Written task -> Give the text read from each picture as a JSON list of strings, one string per line and with blank lines left out, for all of the rows below. Leave the pictures out of the answer.

Records shown ->

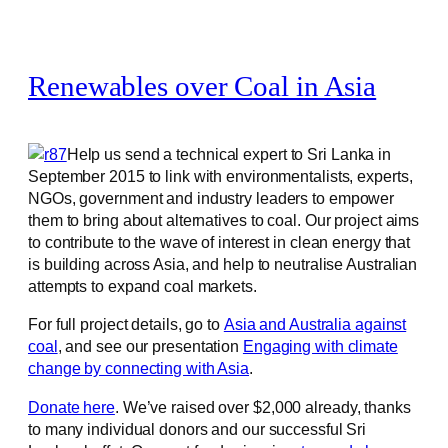
Renewables over Coal in Asia
Help us send a technical expert to Sri Lanka in
September 2015 to link with environmentalists, experts,
NGOs, government and industry leaders to empower
them to bring about alternatives to coal. Our project aims
to contribute to the wave of interest in clean energy that
is building across Asia, and help to neutralise Australian
attempts to expand coal markets.
For full project details, go to
Asia and Australia against
coal
, and see our presentation
Engaging with climate
change by connecting with Asia
.
Donate here
. We’ve raised over $2,000 already, thanks
to many individual donors and our successful Sri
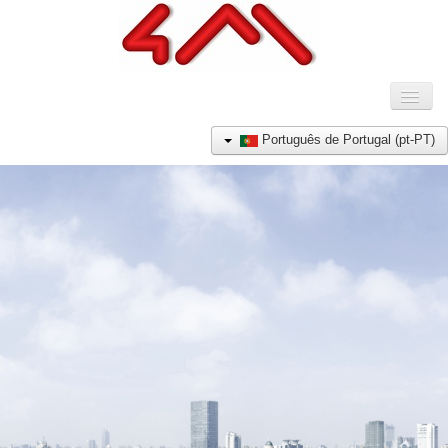
Toggl
Naviga
HOME
Português de Portugal (pt-PT)
COMPANHIA
PRODUTOS
REFERÊNCIAS
NOTÍCIAS
CONTACTO
E-SHOP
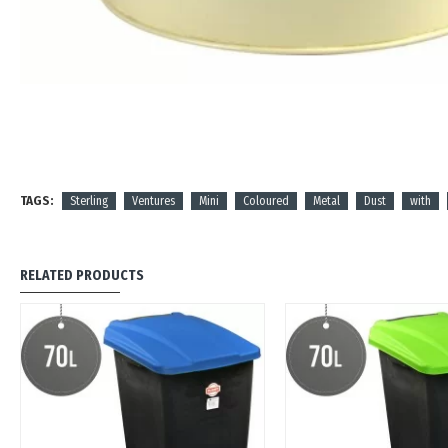
TAGS:
Sterling
Ventures
Mini
Coloured
Metal
Dust
with
RELATED PRODUCTS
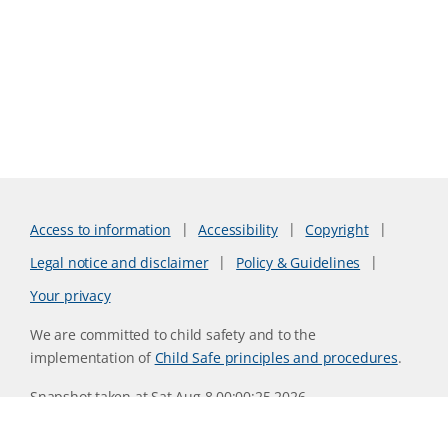
Access to information
Accessibility
Copyright
Legal notice and disclaimer
Policy & Guidelines
Your privacy
We are committed to child safety and to the
implementation of
Child Safe principles and procedures
.
Snapshot taken at Sat Aug 8 00:00:25 2026
Website version 0730b8ab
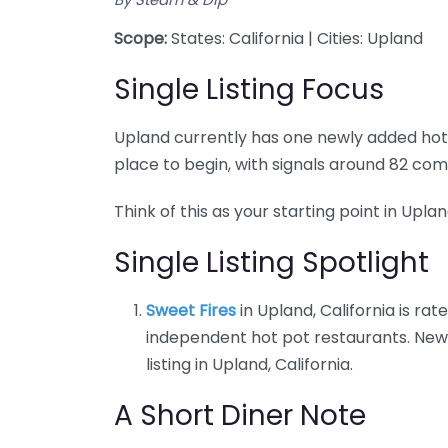
Scope:
States: California | Cities: Upland
Single Listing Focus
Upland currently has one newly added hot po
place to begin, with signals around 82 com
Think of this as your starting point in Upla
Single Listing Spotlight
Sweet Fires
in Upland, California is rat
independent hot pot restaurants. New 
listing in Upland, California.
A Short Diner Note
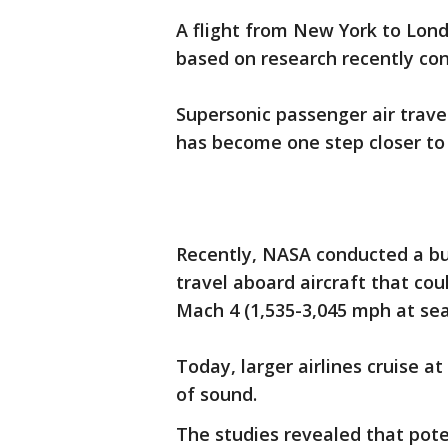
A flight from New York to Lon
based on research recently c
Supersonic passenger air trave
has become one step closer to
Recently, NASA conducted a bu
travel aboard aircraft that co
Mach 4 (1,535-3,045 mph at sea 
Today, larger airlines cruise 
of sound.
The studies revealed that pote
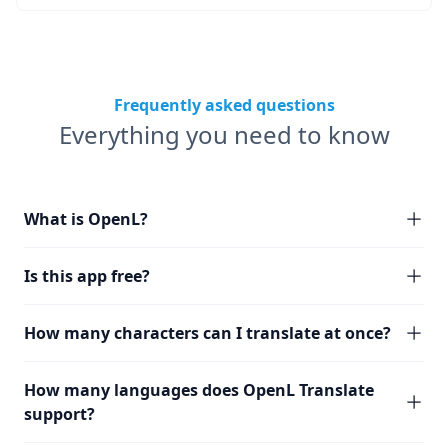
Frequently asked questions
Everything you need to know
What is OpenL?
Is this app free?
How many characters can I translate at once?
How many languages does OpenL Translate
support?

Reply to the task ->
[
  "Renewables over Coal in Asia",
  "Help us send a technical expert to Sri Lanka in",
  "September 2015 to link with environmentalists, experts,",
  "NGOs, government and industry leaders to empower",
  "them to bring about alternatives to coal. Our project aims",
  "to contribute to the wave of interest in clean energy that",
  "is building across Asia, and help to neutralise Australian",
  "attempts to expand coal markets.",
  "For full project details, go to",
  "Asia and Australia against",
  "coal",
  ", and see our presentation",
  "Engaging with climate",
  "change by connecting with Asia",
  ".",
  "Donate here",
  ". We’ve raised over $2,000 already, thanks",
  "to many individual donors and our successful Sri",
  "Toggl",
  "Naviga",
  "HOME",
  "Português de Portugal (pt-PT)",
  "COMPANHIA",
  "PRODUTOS",
  "REFERÊNCIAS",
  "NOTÍCIAS",
  "CONTACTO",
  "E-SHOP",
  "TAGS:",
  "Sterling",
  "Ventures",
  "Mini",
  "Coloured",
  "Metal",
  "Dust",
  "with",
  "RELATED PRODUCTS",
  "Access to information",
  "Accessibility",
  "Copyright",
  "Legal notice and disclaimer",
  "Policy & Guidelines",
  "Your privacy",
  "We are committed to child safety and to the",
  "implementation of",
  "Child Safe principles and procedures",
  ".",
  "Snapshot taken at Sat Aug 8 00:00:25 2026",
  "Website version 0730b8ab",
  "Scope:",
  "States: California | Cities: Upland",
  "Single Listing Focus",
  "Upland currently has one newly added hot po",
  "place to begin, with signals around 82 com",
  "Think of this as your starting point in Upla",
  "Single Listing Spotlight",
  "Sweet Fires",
  "in Upland, California is rat",
  "independent hot pot restaurants. New ",
  "listing in Upland, California.",
  "A Short Diner Note",
  "A flight from New York to Lon",
  "based on research recently c",
  "Supersonic passenger air trave",
  "has become one step closer to",
  "Recently, NASA conducted a bu",
  "travel aboard aircraft that co",
  "Mach 4 (1,535-3,045 mph at sea ",
  "Today, larger airlines cruise ",
  "of sound.",
  "The studies revealed that pote",
  "Frequently asked questions",
  "Everything you need to know",
  "What is OpenL?",
  "Is this app free?",
  "How many characters can I translate at once?",
  "How many languages does OpenL Translate",
  "support?"
]